Key components: Read replicas or CQRS · Message queue for async work · CDN / edge caching · Service-level SLOs
Move to next phase when: Hot keys, fan-out bottlenecks, or ops toil from manual scaling
Phase 3: Scale (10M+ users)
Shard data plane, multi-region active-active or active-passive, formal DR runbooks, cost optimization.

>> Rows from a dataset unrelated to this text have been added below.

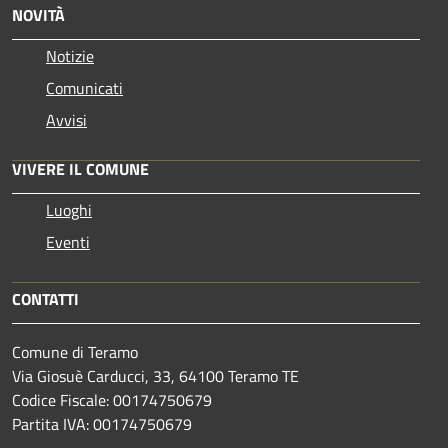
NOVITÀ
Notizie
Comunicati
Avvisi
VIVERE IL COMUNE
Luoghi
Eventi
CONTATTI
Comune di Teramo
Via Giosuè Carducci, 33, 64100 Teramo TE
Codice Fiscale: 00174750679
Partita IVA: 00174750679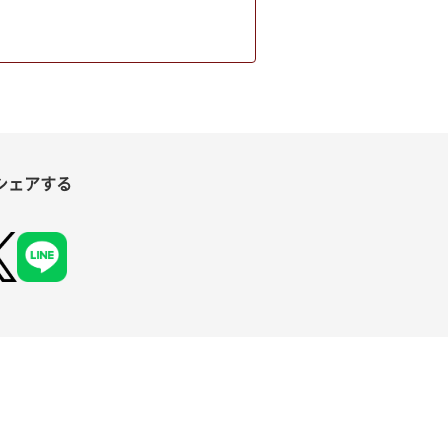
シェアする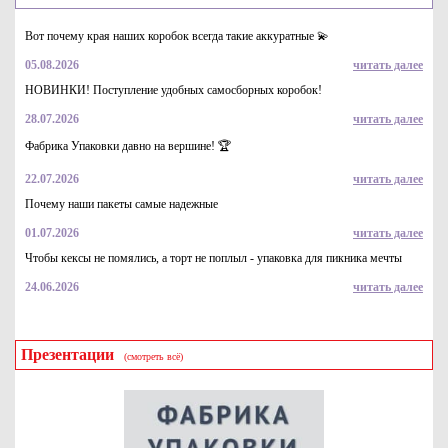
Вот почему края наших коробок всегда такие аккуратные 💫
05.08.2026
читать далее
НОВИНКИ! Поступление удобных самосборных коробок!
28.07.2026
читать далее
Капхолдер (манжета) для бумажного стакана из двухслойного
микрогофрокартона Эконом (крафт) бур/бур
Фабрика Упаковки давно на вершине! 🏆
1.4
Купить
22.07.2026
читать далее
Почему наши пакеты самые надежные
01.07.2026
читать далее
Чтобы кексы не помялись, а торт не поплыл - упаковка для пикника мечты
24.06.2026
читать далее
Презентации
(смотреть всё)
Крышка пластиковая купольная без отверстия для
одноразового стакана ПЭТ, 95мм прозрачная
2.2
Купить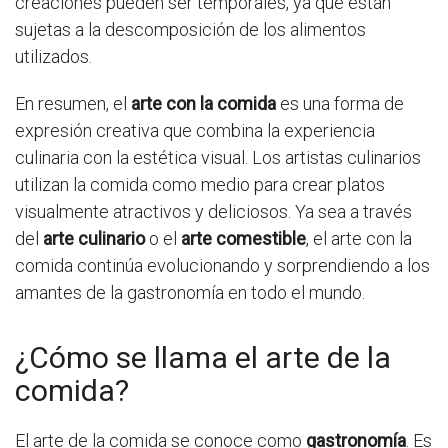
creaciones pueden ser temporales, ya que están
sujetas a la descomposición de los alimentos
utilizados.
En resumen, el
arte con la comida
es una forma de
expresión creativa que combina la experiencia
culinaria con la estética visual. Los artistas culinarios
utilizan la comida como medio para crear platos
visualmente atractivos y deliciosos. Ya sea a través
del
arte culinario
o el
arte comestible
, el arte con la
comida continúa evolucionando y sorprendiendo a los
amantes de la gastronomía en todo el mundo.
¿Cómo se llama el arte de la
comida?
El arte de la comida se conoce como
gastronomía
. Es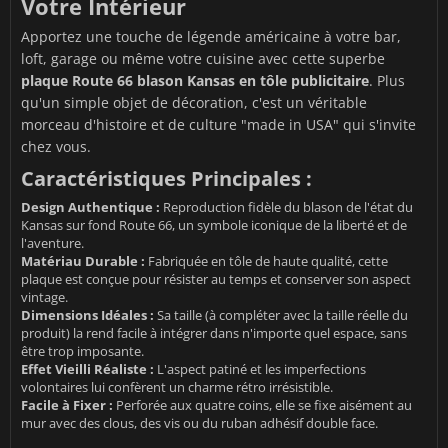
Votre Intérieur
Apportez une touche de légende américaine à votre bar,
loft, garage ou même votre cuisine avec cette superbe
plaque Route 66 blason Kansas en tôle publicitaire
. Plus
qu'un simple objet de décoration, c'est un véritable
morceau d'histoire et de culture "made in USA" qui s'invite
chez vous.
Caractéristiques Principales :
Design Authentique :
Reproduction fidèle du blason de l'état du
Kansas sur fond Route 66, un symbole iconique de la liberté et de
l'aventure.
Matériau Durable :
Fabriquée en tôle de haute qualité, cette
plaque est conçue pour résister au temps et conserver son aspect
vintage.
Dimensions Idéales :
Sa taille (à compléter avec la taille réelle du
produit) la rend facile à intégrer dans n'importe quel espace, sans
être trop imposante.
Effet Vieilli Réaliste :
L'aspect patiné et les imperfections
volontaires lui confèrent un charme rétro irrésistible.
Facile à Fixer :
Perforée aux quatre coins, elle se fixe aisément au
mur avec des clous, des vis ou du ruban adhésif double face.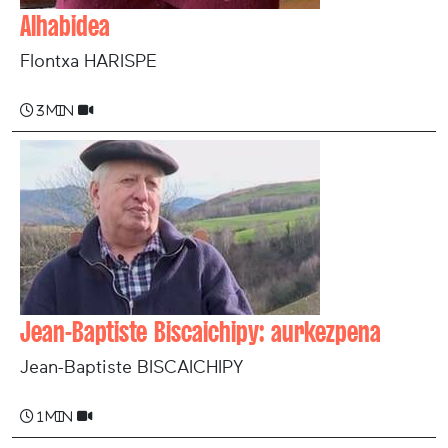
Alhabidea
Flontxa HARISPE
3 min
Jean-Baptiste Biscaichipy: aurkezpena
Jean-Baptiste BISCAICHIPY
1 min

Key components: Database sharding / partitioning · Multi-region replication · Auto-scaling + chaos testing · Dedicated platform/SRE ownership
Move to next phase when: Regional failure domain risk, compliance data residency, or linear cost growth unsustainable
SLOs & Error Budgets
| Metric | Target | Rationale |
|---|---|---|
| Core user-facing availability | 99.95% | Budget for planned maintenance + unplanned failures without user-visible outage. |
| p99 latency (critical path) | Problem-specific — state target early and tie to capacity math | Interview credibility comes from connecting SLO to architecture choices. |
| Error rate (5xx) | < 0.1% | Distinguishes transient blips from systemic failure requiring rollback. |
| Data durability | 99.999999999% (11 nines) for committed writes | Define which operations require fsync/quorum vs async replication. |
Incident Scenarios (2am reality)
| Scenario | How you detect | Mitigation |
|---|---|---|
| Primary database unavailable | Health check failures, connection pool exhaustion alerts, elevated 5xx | Failover to replica / promote standby; enable read-only degraded mode if writes impossible; queue writes if async path exists |
| Traffic spike (10× normal) | RPS anomaly alert, autoscaling lag, latency SLO burn rate | Rate limit non-critical endpoints; scale read path horizontally; pre-warm caches; shed load on expensive operations |
| Bad deploy causing elevated errors | Canary metric regression, error budget burn, deployment correlation | Automated rollback within 5 minutes; feature flag kill switch; maintain N-1 compatibility |
Cost Drivers (Staff lens)
- Egress bandwidth and CDN (often dominates media/data-heavy systems)
- Database storage + IOPS at scale (plan compaction, TTL, tiering)
- Compute for async pipelines (right-size workers, spot instances for batch)
- Managed service premiums vs operational headcount trade-off
Multi-Region & DR
Start single-region with cross-AZ redundancy. Add read replicas in secondary region for DR. Move to active-active only when latency SLO or data residency requires it — accept conflict resolution complexity explicitly.